Luke Weaver did look good, even though he suffered in comparison to Jack Flaherty and Miles Mikolas.  Weaver allowed three runs in seven innings and was very good at throwing strikes.  Perhaps too good, honestly.  At one time I heard Dan McLaughlin say something about “19 of 21 first pitch strikes” or something like that and I immediately thought that, eventually, they are going to do some damage on the first pitch if he doesn’t mix it up a little more.  Sure enough, Salvador Perez smacked his homer on the first pitch of the sixth inning.  Not that I fault Weaver’s approach and you definitely want strikes from your pitcher, but that is the downside of being that much in the zone.  Eight strikeouts in seven innings for Weaver and for the most part he got beat by good hitters, so there’s something.

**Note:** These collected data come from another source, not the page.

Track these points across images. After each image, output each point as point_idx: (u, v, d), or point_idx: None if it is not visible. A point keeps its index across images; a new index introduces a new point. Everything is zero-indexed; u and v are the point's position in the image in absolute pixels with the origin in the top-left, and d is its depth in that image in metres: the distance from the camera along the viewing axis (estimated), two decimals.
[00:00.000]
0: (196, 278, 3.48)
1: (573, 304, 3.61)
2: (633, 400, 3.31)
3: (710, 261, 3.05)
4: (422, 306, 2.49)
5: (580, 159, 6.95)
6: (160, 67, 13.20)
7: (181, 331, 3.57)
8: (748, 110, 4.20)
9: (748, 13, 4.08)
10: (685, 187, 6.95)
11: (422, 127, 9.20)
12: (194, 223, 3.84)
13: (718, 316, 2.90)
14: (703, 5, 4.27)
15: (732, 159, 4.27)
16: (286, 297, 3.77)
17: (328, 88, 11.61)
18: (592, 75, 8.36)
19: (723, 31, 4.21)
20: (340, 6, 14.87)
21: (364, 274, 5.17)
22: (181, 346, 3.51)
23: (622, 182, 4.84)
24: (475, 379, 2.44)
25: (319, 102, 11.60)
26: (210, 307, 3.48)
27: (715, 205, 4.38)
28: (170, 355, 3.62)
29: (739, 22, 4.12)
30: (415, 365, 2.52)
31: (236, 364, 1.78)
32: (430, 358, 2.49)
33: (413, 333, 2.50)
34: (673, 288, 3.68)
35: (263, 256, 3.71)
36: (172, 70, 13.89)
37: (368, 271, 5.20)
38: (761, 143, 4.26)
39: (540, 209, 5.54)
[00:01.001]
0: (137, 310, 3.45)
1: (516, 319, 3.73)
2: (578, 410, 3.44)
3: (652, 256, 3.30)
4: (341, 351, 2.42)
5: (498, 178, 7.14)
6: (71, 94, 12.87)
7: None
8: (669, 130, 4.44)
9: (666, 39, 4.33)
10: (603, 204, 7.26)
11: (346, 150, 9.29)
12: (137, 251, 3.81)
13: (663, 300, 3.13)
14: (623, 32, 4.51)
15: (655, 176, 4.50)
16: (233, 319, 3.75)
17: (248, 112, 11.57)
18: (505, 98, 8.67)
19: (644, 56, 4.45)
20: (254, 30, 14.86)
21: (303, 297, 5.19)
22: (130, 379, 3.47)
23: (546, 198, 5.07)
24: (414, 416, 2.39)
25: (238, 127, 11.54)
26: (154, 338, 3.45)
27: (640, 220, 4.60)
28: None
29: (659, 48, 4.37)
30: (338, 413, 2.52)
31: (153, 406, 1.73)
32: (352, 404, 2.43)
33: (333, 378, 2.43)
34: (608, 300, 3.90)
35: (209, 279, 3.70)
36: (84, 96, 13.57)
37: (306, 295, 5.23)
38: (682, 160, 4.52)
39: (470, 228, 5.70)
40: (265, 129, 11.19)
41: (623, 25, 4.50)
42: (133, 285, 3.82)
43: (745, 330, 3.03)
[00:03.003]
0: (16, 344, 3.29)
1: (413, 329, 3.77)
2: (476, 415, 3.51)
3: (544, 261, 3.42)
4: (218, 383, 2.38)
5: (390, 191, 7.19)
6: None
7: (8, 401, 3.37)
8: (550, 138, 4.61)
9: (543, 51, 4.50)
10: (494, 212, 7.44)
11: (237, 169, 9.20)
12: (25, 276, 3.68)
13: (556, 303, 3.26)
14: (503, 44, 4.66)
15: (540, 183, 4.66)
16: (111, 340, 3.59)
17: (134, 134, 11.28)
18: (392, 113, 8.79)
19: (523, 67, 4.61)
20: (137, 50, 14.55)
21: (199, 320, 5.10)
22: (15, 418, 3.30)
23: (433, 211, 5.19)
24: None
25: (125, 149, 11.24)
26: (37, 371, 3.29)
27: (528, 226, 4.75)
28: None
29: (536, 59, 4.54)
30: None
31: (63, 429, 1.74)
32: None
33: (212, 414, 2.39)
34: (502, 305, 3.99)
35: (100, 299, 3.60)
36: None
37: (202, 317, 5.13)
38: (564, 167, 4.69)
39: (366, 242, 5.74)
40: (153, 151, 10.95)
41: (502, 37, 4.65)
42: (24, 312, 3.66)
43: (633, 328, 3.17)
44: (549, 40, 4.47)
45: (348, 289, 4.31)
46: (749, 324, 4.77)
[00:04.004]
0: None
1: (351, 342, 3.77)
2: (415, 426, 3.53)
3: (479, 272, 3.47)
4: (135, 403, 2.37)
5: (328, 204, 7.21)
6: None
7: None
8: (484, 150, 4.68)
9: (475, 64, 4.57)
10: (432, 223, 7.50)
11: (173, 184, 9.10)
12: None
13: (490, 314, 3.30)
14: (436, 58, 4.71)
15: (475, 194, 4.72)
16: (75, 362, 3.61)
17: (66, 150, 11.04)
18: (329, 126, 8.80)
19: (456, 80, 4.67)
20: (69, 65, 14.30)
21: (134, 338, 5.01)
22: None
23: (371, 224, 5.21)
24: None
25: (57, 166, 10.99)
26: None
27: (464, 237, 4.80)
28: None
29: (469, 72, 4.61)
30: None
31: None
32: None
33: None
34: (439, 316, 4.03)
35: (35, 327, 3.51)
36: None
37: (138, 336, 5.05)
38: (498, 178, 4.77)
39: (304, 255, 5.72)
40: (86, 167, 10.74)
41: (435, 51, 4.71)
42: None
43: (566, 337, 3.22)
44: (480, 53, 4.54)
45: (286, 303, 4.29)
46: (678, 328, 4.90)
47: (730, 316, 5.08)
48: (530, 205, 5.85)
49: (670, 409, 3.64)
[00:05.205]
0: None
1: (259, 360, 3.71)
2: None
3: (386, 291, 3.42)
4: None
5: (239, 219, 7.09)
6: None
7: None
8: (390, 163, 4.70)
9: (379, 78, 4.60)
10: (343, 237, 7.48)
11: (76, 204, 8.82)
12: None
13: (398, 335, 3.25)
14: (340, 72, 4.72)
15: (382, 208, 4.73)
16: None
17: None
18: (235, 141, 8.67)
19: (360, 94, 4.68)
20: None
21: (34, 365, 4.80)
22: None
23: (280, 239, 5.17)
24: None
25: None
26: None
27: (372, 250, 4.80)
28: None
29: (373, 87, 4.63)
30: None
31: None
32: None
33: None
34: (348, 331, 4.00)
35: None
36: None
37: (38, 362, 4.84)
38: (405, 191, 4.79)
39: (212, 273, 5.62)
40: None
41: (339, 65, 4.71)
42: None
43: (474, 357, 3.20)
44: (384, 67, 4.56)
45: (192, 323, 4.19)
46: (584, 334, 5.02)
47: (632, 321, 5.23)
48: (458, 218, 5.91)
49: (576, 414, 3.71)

We continue as fans to be looking toward Alex Reyes and where he’s going to fit into this suddenly overflowing rotation.  There’s a line of thought that says Weaver goes back to Memphis while Flaherty stays up.  I’m not sure that’s much less painful than sending Flaherty down.  That’s the problem, really–everyone in the discussion deserves to be in the big leagues.  But I’m not sure that everyone can be.

Munoz had four hits, raising his batting average 150 points (fun with small samples!) but for some reason Matheny (I assume) twice tried to hit and run with Francisco Pena behind him, causing Munoz to be the back half of two strike-’em-out, throw-’em-out double plays.  Not necessarily the greatest way to go about things, even at the bottom of the order.  Of course, the offense was sputtering so I guess you try anything.

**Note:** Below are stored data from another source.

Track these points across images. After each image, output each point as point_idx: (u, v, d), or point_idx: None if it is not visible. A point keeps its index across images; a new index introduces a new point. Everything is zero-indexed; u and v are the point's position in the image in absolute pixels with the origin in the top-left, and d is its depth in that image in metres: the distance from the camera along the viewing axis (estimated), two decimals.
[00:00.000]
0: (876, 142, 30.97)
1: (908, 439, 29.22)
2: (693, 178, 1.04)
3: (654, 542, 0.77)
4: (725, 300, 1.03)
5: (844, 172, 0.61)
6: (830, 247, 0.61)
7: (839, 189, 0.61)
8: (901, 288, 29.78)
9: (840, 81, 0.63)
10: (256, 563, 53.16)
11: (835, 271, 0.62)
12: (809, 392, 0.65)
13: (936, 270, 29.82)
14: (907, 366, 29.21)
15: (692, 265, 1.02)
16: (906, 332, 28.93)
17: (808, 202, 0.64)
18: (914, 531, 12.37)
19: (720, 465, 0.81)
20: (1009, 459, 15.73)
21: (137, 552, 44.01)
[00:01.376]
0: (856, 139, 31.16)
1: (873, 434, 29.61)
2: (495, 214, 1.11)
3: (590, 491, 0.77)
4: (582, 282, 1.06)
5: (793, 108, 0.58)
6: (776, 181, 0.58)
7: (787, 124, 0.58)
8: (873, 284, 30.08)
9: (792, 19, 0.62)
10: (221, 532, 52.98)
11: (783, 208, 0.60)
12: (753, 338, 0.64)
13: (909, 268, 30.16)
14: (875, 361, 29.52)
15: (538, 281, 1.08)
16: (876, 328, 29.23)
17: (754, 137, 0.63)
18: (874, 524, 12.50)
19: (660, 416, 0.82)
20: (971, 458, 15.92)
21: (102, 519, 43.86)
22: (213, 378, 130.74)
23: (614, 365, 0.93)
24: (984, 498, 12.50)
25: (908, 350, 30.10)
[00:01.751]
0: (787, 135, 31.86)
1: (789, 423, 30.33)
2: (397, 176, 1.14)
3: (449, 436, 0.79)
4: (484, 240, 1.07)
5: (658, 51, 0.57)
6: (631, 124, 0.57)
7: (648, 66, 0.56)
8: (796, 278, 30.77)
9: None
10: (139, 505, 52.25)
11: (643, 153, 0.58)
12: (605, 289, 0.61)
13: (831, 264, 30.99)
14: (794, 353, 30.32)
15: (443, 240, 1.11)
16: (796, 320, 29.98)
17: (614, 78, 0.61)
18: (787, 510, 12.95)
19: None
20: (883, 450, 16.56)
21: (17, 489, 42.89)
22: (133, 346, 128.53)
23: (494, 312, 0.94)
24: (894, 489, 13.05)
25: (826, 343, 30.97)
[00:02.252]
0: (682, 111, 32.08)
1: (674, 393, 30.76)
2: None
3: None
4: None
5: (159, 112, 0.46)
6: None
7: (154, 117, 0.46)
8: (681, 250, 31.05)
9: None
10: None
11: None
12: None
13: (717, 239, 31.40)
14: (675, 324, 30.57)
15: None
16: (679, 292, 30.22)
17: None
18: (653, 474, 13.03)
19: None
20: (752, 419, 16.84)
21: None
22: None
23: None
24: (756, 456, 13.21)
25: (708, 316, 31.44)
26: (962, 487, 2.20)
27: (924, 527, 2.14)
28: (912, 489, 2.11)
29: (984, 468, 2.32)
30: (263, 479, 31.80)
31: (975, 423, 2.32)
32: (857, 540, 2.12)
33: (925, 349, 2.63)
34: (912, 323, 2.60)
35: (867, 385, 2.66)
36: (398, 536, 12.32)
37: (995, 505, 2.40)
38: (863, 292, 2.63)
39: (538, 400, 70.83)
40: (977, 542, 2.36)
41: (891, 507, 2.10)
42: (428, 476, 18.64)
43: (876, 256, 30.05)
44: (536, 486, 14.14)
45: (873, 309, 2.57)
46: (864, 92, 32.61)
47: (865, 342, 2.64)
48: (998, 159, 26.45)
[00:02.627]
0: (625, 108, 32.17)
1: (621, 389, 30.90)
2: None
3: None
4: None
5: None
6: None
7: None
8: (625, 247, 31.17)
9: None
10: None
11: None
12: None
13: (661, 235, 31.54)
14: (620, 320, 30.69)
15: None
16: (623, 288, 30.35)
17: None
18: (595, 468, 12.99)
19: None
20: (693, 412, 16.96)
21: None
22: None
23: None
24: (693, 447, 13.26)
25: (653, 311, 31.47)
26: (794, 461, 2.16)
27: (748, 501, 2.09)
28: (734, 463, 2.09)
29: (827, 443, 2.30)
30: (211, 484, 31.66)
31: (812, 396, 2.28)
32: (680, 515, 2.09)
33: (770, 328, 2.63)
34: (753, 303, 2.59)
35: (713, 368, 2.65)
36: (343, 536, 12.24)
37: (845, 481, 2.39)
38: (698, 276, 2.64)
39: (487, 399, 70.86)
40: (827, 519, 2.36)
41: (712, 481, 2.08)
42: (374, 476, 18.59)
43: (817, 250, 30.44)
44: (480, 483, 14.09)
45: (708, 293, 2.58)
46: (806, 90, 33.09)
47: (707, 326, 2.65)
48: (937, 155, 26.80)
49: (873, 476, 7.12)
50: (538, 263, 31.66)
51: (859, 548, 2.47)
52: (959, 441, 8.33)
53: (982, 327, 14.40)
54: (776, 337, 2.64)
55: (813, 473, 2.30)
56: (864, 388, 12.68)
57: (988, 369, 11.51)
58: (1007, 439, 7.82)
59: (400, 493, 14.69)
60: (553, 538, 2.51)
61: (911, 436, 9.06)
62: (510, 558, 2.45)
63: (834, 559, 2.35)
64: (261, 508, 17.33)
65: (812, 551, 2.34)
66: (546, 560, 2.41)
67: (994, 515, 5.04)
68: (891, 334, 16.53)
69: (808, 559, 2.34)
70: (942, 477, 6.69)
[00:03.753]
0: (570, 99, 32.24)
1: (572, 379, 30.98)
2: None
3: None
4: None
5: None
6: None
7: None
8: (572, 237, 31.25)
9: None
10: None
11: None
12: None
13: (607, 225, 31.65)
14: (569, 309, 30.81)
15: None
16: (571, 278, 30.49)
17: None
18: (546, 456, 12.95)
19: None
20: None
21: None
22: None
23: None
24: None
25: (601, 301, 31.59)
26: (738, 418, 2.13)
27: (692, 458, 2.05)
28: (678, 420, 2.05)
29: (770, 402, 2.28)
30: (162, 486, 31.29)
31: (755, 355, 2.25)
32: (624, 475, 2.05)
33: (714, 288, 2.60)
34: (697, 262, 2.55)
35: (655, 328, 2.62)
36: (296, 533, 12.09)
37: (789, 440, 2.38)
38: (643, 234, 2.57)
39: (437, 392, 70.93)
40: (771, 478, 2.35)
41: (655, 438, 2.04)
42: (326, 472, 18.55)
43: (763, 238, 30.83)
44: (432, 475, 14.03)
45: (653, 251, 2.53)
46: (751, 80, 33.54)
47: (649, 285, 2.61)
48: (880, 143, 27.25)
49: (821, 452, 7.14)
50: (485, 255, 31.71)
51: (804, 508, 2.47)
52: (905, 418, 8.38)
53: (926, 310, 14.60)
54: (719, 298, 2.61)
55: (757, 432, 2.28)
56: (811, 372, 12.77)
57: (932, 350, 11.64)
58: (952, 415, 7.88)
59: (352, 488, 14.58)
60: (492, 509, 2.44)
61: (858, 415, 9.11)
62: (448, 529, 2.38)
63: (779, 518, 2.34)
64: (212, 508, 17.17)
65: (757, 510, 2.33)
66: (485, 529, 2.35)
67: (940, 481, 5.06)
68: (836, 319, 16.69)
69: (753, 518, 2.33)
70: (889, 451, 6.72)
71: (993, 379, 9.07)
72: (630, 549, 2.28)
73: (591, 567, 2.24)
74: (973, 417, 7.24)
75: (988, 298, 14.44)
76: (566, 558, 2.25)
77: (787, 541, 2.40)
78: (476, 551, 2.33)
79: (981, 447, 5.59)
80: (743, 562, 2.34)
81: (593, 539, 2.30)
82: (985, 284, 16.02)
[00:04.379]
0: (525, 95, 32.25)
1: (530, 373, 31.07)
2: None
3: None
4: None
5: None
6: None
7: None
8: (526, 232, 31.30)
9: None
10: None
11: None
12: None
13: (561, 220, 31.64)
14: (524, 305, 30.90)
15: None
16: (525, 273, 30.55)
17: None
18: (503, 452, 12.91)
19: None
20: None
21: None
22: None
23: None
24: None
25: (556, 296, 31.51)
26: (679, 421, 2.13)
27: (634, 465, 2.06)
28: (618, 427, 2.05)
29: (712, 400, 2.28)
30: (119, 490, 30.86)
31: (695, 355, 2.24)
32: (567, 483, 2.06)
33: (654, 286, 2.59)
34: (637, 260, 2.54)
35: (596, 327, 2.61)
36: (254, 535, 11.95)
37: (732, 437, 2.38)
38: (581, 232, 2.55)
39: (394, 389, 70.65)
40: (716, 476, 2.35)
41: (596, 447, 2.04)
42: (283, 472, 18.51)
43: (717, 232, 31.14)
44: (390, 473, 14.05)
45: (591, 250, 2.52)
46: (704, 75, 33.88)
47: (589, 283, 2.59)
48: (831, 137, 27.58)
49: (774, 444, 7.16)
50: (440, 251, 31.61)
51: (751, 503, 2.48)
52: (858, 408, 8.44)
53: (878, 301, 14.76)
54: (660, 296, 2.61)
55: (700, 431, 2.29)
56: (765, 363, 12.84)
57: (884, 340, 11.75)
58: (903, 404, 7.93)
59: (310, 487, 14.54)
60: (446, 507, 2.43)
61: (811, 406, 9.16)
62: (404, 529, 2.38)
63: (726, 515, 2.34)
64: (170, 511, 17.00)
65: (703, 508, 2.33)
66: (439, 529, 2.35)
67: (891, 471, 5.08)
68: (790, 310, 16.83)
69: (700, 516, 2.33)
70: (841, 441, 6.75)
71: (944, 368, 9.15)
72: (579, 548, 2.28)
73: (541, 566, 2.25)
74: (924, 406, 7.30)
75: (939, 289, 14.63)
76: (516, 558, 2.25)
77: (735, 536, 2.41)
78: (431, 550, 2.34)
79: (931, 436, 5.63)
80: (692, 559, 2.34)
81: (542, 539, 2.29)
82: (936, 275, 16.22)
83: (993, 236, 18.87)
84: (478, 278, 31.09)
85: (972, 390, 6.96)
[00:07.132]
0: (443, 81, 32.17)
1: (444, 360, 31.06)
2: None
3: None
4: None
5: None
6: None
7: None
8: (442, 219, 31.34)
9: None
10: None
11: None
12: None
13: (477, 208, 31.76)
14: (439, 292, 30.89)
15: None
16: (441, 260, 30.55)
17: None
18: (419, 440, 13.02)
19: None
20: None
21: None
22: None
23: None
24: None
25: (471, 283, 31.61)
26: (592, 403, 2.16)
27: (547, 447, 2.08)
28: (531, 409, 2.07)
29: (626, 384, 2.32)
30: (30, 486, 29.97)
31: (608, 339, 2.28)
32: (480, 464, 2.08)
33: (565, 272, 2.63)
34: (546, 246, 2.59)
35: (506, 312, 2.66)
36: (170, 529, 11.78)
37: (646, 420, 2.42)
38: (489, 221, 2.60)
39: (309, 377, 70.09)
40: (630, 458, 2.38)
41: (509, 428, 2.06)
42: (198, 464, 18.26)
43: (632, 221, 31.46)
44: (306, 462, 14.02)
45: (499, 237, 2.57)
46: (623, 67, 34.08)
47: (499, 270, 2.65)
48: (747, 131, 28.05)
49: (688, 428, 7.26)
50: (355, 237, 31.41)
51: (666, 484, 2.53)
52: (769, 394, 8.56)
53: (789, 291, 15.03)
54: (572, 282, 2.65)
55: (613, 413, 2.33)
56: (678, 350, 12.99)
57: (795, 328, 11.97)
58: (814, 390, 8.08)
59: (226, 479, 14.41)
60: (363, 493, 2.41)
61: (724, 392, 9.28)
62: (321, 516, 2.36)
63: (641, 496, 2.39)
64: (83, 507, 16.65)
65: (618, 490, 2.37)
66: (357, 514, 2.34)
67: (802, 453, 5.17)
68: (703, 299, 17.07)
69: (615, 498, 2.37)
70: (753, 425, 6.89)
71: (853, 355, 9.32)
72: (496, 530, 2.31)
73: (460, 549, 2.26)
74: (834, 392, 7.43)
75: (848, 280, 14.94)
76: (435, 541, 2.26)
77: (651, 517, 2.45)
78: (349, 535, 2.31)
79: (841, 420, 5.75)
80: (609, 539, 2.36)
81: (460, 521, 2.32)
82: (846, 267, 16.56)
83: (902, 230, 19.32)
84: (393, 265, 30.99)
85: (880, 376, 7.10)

Four hits from Munoz, three from Ozuna, and four from everyone else.  Tyler O’Neill had his homer streak stopped and struck out three times, though he did have a hit in the other at bat.  Jose Martinez scored the only run on a delayed double steal with him and Ozuna.  At least that looked like what it was.  It could have been Martinez just getting too far off and getting lucky when the Royals dropped the throw, but we’ll take what we can get, right?

Games like last night are going to happen.  Kansas City is not 0-for-2018 and bad teams beat good teams all the time.  You would have thought, with Hammel struggling of late with an ERA close to 8 on the road, that they’d have lost a game where the offense was good but the pitching wasn’t, but a loss is a loss.  The key is not losing the series, which the Cards will try to avoid doing this afternoon when Michael Wacha takes on Jakob Junis, a pitcher I’m not familiar with but who has pretty solid stats (5-3, 3.51, 1.08 WHIP) for the season.  Hopefully Wacha pitches as well as he has been and the bats come alive, because losing a series to the Royals is not the way any of us want to go into an off day.